A lunch program that provides nutritious meals to underprivileged kids in the summer has launched in Victoria and is expected to help close to 6,000 local youth this year.

The Feeding Our Future Initiative, which was started by the Sodexo Stop Hunger Foundation in 2001, serves free lunches to kids attending subsidized summer camps from July to August. From Monday to Friday, volunteers pack the fresh lunches, which usually include a sandwich, juice, fresh fruit, yogurt and the occasional chocolate chip cookie.

The lunches are then delivered to several organizations that give them to youth. It is one of the largest summer lunch programs in the country, delivering more than one million lunches since its inception.

“The idea was to step in once school had ended and to try and fill a gap where subsidized lunches stopped at the end of June,” said Paula Henchion, general manger for Sodexo at St. Michaels University School. “It takes an awful lot of the stress off parents because they don't have to go through the trouble of organizing their kids' lunches in the morning or trying to put something together.”

So far, the initiative has found success in nine cities across the country including Vancouver, Calgary, Toronto, Montreal and Halifax, and now it is taking off in Victoria.

For the past few weeks, students and volunteers at St. Michaels University School have been packing lunches daily to be delivered to the Burnside Gorge Community Centre, the Quadra Village Centre, the Fernwood Community Centre, the Harbourside Boys and Girls Club, and the Victoria Native Friendship Centre.

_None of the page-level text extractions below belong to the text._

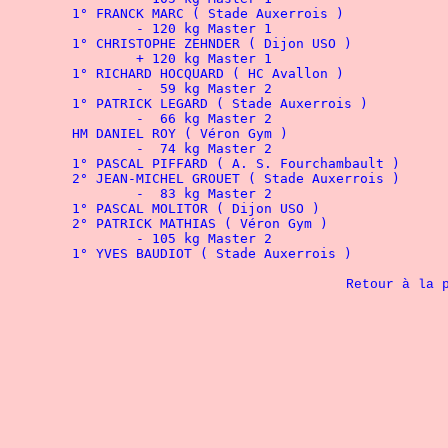
		- 120 kg Master 1
		+ 120 kg Master 1
		-  59 kg Master 2
		-  66 kg Master 2
		-  74 kg Master 2
	1° 
PASCAL PIFFARD ( 
A. S. Fourchambault
		-  83 kg Master 2
	2° PATRICK MATHIAS
		- 105 kg Master 2
Retour à la 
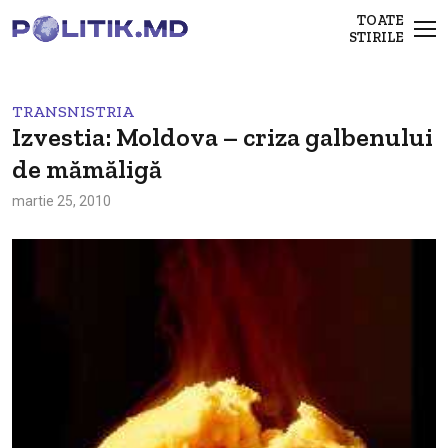
TOATE
STIRILE
TRANSNISTRIA
Izvestia: Moldova – criza galbenului
de mămăligă
martie 25, 2010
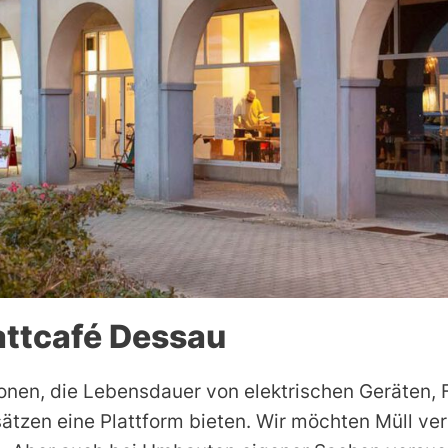
ttcafé Dessau
onen, die Lebensdauer von elektrischen Geräten,
sätzen eine Plattform bieten. Wir möchten Müll 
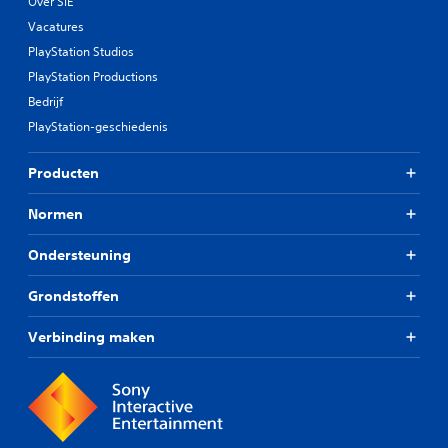
Over SIE
Vacatures
PlayStation Studios
PlayStation Productions
Bedrijf
PlayStation-geschiedenis
Producten
Normen
Ondersteuning
Grondstoffen
Verbinding maken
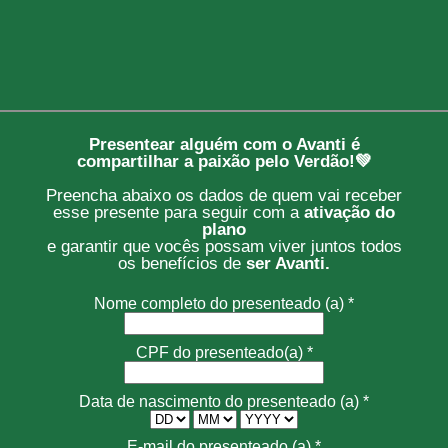
Presentear alguém com o Avanti é
compartilhar a paixão pelo Verdão!💚
Preencha abaixo os dados de quem vai receber
esse presente para seguir com a
ativação do
plano
e garantir que vocês possam viver juntos todos
os benefícios de
ser Avanti.
Nome completo do presenteado (a) *
CPF do presenteado(a) *
Data de nascimento do presenteado (a) *
E-mail do presenteado (a) *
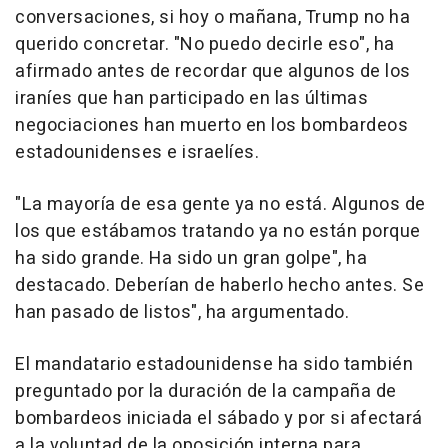
conversaciones, si hoy o mañana, Trump no ha
querido concretar. "No puedo decirle eso", ha
afirmado antes de recordar que algunos de los
iraníes que han participado en las últimas
negociaciones han muerto en los bombardeos
estadounidenses e israelíes.
"La mayoría de esa gente ya no está. Algunos de
los que estábamos tratando ya no están porque
ha sido grande. Ha sido un gran golpe", ha
destacado. Deberían de haberlo hecho antes. Se
han pasado de listos", ha argumentado.
El mandatario estadounidense ha sido también
preguntado por la duración de la campaña de
bombardeos iniciada el sábado y por si afectará
a la voluntad de la oposición interna para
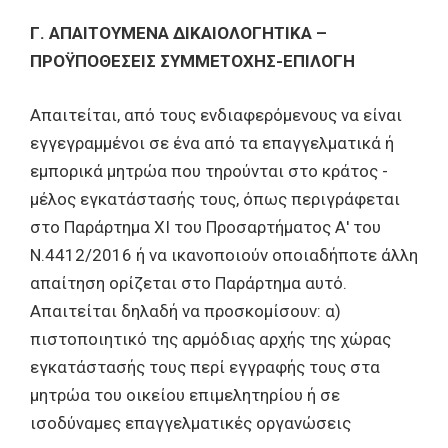
Γ. ΑΠΑΙΤΟΥΜΕΝΑ ΔΙΚΑΙΟΛΟΓΗΤΙΚΑ –
ΠΡΟΫΠΟΘΕΣΕΙΣ ΣΥΜΜΕΤΟΧΗΣ-ΕΠΙΛΟΓΗ
Απαιτείται, από τους ενδιαφερόμενους να είναι
εγγεγραμμένοι σε ένα από τα επαγγελματικά ή
εμπορικά μητρώα που τηρούνται στο κράτος -
μέλος εγκατάστασής τους, όπως περιγράφεται
στο Παράρτημα XI του Προσαρτήματος Α' του
Ν.4412/2016 ή να ικανοποιούν οποιαδήποτε άλλη
απαίτηση ορίζεται στο Παράρτημα αυτό.
Απαιτείται δηλαδή να προσκομίσουν: α)
πιστοποιητικό της αρμόδιας αρχής της χώρας
εγκατάστασής τους περί εγγραφής τους στα
μητρώα του οικείου επιμελητηρίου ή σε
ισοδύναμες επαγγελματικές οργανώσεις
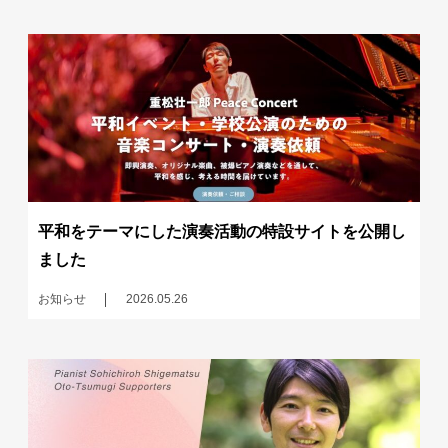
平和をテーマにした演奏活動の特設サイトを公開し
ました
お知らせ
2026.05.26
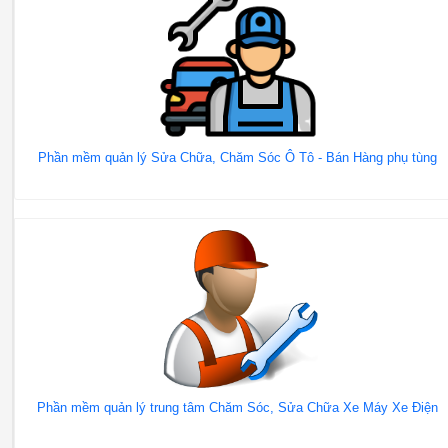
Phần mềm quản lý Sửa Chữa, Chăm Sóc Ô Tô - Bán Hàng phụ tùng
Phần mềm quản lý trung tâm Chăm Sóc, Sửa Chữa Xe Máy Xe Điện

While the program started a few years ago in Victoria, it has flown under the radar, with volunteers delivering more than 6,000 bagged lunches to local children over the past three summers.

Kelly Greenwell, executive director of the Quadra Village Community Centre, said roughly half of the 40 kids who attend their summer camps each week are from low-income families.

“It just helps make sure that all the kids that come into our summer programs have a healthy lunch to eat so they're not stressed out during the program about that,” he said, adding the Feeding Our Future Initiative provides lunches to some of the centre's other programs as well.

“It puts things on an even playing field for them (kids). They can really come at all the activities, the fun, the adventure with all the energy and good nutrition that other kids have.”

Henchion expects to serve almost 6,000 lunches this year.

Sodexo Canada delivers on-site service solutions to clients in healthcare, education, businesses and industry, and remote site sectors.